In its essence, the term “mainstream” signifies a certain stylistic, but not content-related, unity as in the case with the term “orthodoxy.” Only those who are willing (and capable!) to follow accepted methodological (but not necessarily conceptual!) strictures might be admitted as members of this closed club. However, since initially the set of mandatory criteria included, inter alia, a requirement for micro-foundations, many incorrectly supposed that the mainstream is merely another incarnation of neoclassics. During the subsequent evolution when the original rigidity of this requirement was partially diluted, it became, however, clear that this was not the case and that the mainstream is far from being purely neoclassical.

The mutation followed a few courses: (1) the requirement for actual mathematical formalization was softened and replaced with the requirement for potential mathematical formalization (in some cases, it will be enough for the sophisticated reader to understand that the “story” told in a paper may be formalized, if needed); (2) the requirement for micro-foundations remained but lost its necessary association with optimizing behavior: appeals to alternative concepts of human behavior developed by behavioral economics began to be regarded as equally admissible; (3) in the combination “theory + measurement,” the first component ceased to be strictly mandatory, giving way at the forefront to purely factual, atheoretical approach (as mentioned above).

> **Dataset extract**:
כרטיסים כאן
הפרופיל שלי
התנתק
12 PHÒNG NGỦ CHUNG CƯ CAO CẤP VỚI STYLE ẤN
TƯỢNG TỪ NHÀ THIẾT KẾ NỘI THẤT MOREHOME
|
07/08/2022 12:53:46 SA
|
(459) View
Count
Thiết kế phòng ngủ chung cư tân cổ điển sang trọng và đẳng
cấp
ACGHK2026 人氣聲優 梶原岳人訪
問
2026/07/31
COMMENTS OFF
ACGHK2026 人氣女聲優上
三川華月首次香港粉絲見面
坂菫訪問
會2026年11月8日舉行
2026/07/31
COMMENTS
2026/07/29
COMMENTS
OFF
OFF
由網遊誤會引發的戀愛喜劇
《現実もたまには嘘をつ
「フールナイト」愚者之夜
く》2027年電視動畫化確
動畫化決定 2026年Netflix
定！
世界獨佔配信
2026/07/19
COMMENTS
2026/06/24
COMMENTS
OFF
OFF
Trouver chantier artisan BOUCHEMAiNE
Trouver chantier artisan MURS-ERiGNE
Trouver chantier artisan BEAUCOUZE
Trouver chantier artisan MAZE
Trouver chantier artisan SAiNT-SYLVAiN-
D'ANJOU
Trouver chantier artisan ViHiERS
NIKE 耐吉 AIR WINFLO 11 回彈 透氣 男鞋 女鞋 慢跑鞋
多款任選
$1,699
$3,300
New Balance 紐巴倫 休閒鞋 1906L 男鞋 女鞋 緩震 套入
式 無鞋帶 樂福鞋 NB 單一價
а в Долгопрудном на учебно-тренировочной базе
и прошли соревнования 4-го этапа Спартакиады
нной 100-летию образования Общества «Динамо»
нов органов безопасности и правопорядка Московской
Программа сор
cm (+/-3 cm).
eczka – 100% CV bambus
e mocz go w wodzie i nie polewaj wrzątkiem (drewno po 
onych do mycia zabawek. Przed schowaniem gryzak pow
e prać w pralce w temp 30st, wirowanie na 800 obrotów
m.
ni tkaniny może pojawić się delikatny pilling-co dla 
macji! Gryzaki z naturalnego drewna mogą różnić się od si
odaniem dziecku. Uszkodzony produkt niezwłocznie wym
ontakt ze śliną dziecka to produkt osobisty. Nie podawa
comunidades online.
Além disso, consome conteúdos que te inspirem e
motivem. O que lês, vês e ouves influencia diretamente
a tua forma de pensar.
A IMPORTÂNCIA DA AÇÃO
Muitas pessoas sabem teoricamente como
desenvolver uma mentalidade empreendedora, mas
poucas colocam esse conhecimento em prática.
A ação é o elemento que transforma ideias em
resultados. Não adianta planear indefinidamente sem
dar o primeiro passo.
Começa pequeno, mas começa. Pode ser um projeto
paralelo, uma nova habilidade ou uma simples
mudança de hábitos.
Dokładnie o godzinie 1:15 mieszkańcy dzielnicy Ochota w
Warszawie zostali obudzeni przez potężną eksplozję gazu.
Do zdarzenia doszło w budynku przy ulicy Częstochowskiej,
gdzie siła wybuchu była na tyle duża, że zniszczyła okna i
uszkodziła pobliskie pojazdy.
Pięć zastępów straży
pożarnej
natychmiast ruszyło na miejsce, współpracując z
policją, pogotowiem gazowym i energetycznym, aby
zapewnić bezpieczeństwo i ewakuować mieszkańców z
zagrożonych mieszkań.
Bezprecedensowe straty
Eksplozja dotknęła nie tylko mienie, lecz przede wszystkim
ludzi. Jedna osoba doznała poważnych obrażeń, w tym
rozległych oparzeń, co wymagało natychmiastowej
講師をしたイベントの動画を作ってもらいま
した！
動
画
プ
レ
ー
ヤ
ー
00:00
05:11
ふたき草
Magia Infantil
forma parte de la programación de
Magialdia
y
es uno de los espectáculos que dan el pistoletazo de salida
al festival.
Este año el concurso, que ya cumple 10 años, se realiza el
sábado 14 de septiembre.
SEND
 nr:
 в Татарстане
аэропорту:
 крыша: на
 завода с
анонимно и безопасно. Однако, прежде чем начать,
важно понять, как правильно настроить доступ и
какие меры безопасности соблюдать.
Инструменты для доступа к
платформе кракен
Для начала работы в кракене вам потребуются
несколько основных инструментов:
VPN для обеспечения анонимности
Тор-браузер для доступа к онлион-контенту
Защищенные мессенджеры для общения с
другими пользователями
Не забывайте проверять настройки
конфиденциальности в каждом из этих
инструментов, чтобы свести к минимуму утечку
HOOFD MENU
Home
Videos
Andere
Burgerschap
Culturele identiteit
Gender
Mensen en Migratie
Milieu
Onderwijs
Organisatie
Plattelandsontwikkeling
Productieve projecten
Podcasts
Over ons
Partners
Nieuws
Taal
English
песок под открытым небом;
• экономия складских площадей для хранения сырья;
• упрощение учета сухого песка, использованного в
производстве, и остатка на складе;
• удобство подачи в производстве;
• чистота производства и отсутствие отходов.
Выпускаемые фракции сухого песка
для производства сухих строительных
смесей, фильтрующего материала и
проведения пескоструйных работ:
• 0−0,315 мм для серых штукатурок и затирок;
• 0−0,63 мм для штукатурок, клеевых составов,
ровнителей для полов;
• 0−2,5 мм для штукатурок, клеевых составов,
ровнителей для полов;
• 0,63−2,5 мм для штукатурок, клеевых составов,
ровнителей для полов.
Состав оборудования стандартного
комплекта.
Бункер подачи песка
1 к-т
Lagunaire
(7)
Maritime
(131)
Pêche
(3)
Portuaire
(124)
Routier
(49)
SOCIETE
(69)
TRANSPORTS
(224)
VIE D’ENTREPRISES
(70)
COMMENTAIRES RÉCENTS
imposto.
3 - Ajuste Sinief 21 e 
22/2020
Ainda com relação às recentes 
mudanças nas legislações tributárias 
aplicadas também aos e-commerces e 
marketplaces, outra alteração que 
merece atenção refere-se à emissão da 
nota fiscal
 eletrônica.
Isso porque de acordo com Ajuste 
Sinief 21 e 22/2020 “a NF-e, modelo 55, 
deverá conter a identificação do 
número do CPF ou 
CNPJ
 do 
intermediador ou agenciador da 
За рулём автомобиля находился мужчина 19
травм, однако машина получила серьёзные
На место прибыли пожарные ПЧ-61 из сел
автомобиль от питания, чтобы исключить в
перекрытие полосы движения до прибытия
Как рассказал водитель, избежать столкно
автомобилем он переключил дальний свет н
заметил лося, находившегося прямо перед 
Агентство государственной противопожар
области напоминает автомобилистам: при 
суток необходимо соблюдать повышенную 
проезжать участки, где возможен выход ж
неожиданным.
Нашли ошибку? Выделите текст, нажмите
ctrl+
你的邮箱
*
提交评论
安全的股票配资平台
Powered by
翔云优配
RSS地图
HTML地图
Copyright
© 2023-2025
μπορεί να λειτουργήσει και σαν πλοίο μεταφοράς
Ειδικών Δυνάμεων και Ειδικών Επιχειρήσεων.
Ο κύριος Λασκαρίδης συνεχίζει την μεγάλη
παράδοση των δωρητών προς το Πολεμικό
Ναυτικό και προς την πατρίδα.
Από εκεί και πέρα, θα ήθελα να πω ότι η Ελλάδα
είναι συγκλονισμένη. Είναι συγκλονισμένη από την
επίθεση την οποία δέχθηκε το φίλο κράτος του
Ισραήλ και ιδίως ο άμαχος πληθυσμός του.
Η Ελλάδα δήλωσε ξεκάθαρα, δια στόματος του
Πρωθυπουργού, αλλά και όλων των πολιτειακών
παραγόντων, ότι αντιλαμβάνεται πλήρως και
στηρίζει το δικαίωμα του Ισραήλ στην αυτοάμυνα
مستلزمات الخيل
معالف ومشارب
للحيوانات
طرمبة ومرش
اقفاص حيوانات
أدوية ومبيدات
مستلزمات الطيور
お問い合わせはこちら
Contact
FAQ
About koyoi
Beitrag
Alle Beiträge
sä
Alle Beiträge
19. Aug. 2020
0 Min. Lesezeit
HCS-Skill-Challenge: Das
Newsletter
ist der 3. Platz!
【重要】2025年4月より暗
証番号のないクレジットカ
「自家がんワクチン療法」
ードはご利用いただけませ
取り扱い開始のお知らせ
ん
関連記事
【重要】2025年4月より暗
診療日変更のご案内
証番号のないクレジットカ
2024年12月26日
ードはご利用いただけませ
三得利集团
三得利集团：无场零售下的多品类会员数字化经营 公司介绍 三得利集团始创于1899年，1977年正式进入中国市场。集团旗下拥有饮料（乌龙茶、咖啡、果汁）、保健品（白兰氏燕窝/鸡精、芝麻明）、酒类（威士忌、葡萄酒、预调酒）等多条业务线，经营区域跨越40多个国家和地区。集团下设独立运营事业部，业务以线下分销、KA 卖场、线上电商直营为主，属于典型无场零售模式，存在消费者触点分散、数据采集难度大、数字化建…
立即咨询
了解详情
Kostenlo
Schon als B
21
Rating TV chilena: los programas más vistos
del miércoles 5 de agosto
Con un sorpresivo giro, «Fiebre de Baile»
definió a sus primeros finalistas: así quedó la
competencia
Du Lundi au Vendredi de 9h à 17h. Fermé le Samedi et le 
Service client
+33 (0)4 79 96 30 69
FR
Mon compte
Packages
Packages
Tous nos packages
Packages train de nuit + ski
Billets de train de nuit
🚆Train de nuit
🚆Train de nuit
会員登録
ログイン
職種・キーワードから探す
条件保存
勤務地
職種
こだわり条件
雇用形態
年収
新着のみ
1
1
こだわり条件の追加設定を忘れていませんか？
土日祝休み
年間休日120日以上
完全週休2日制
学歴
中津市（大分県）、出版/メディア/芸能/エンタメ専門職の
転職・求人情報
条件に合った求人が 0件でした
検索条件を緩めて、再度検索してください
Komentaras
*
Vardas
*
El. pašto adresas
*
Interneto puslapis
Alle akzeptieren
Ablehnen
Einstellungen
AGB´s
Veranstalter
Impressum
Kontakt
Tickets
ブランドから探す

> **Directions for this task**: Continue the text on the economic mainstream from the point where it stops, in the same style.

> **Answer space**:
In a simplified form, the “anatomy” of modern economics is shown in Fig. 1. The “mainstream” cells are highlighted in grey. Two large blocks can be discerned within it: roughly, the “neoclassical” (microeconomics, neo-Walrasian analysis, business cycle theory, growth theory and various applied subfields) and, roughly, the “atheoretical” (laboratory experiments, field experiments, quasi-experimental research etc.). Perhaps, I could have highlighted three additional cells: econometrics, game theory and cliometrics (economic history). However, even without any additions, one can see how high the degree of internal heterogeneity is for what is called the economic mainstream: today it is seen as a conglomeration of heterogeneous research programs, united only by certain common normative methodological criteria of what “good science” is.

Fig. 1.

The place of the mainstream in modern economics

Source: De Vroey and Pensieroso (2016).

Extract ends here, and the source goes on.